Answer these questions from the forum post about the ASA tunnel:
1. What IP address is set on the outside interface GE1/1 of ASA1?
2. What test client address is connected to the inside interface of ASA2?
3. What does "show crypto ipsec sa" return on both devices?

:: Text excerpt ::
--------------------------------------------------

08-10-2016 09:47 PM - edited 02-21-2020 08:55 PM
Hi, been battling today to bring up a tunnel between 2 ASA 5506-X using IKEv2 with the same pre-shared key. Short summary, followed by "show run" from both.
ASA1:
- GE1/1 outside 10.12.2.1/24 - connected to ASA2 GE1/1 outside
- GE1/2 10.2.2.1/24 - connected to ASA2 GE1/2 as well as a desktop computer. This is the local network.
- GE1/3 inside 10.1.1.1/24 - connected to 10.1.1.2/24 test client
ASA2:
- GE1/1 outside 10.12.2.2/24 - connected to ASA1 GE1/1 outside
- GE1/2 10.2.2.2/24 - connected to ASA1 GE1/2 as well as a desktop computer.
- GE1/3 inside 10.3.1.1/24 - connected to 10.3.1.2/24 test client
Both ASA routers can ping each other on the directly connected interfaces and can also ping the other systems connected to them, either directly or, in the case of 10.2.2.0/24 network, using a switch. After configuring everything the tunnel doesn't come up, even after "reload" on both and I don't get any debug output, even though on both "show debug" returns:
debug icmp trace enabled at level 1
debug crypto ipsec enabled at level 1
debug crypto engine enabled at level 1
debug crypto ikev2 protocol enabled at level 1
debug crypto ikev2 platform enabled at level 1
debug crypto ike-common enabled at level 1
"show crypto ipsec sa" on both returns: "There are no ipsec sas"

--------------------------------------------------

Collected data
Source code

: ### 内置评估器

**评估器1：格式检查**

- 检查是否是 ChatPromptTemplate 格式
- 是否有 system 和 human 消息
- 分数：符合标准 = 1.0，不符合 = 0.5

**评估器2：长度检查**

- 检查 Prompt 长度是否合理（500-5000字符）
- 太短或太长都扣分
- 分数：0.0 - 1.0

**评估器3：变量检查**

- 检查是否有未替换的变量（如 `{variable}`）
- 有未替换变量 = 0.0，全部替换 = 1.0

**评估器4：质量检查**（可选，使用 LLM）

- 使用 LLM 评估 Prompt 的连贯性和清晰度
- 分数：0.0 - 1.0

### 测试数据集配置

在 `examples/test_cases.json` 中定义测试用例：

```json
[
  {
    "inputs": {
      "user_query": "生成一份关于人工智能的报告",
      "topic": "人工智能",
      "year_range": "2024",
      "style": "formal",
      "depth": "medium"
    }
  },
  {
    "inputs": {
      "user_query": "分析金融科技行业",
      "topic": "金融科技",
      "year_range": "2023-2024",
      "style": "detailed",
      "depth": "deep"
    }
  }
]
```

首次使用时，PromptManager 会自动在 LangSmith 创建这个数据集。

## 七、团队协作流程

--------------------------------------------------

:: Expected answer ::
1. 10.12.2.1/24
2. 10.3.1.2/24
3. "There are no ipsec sas"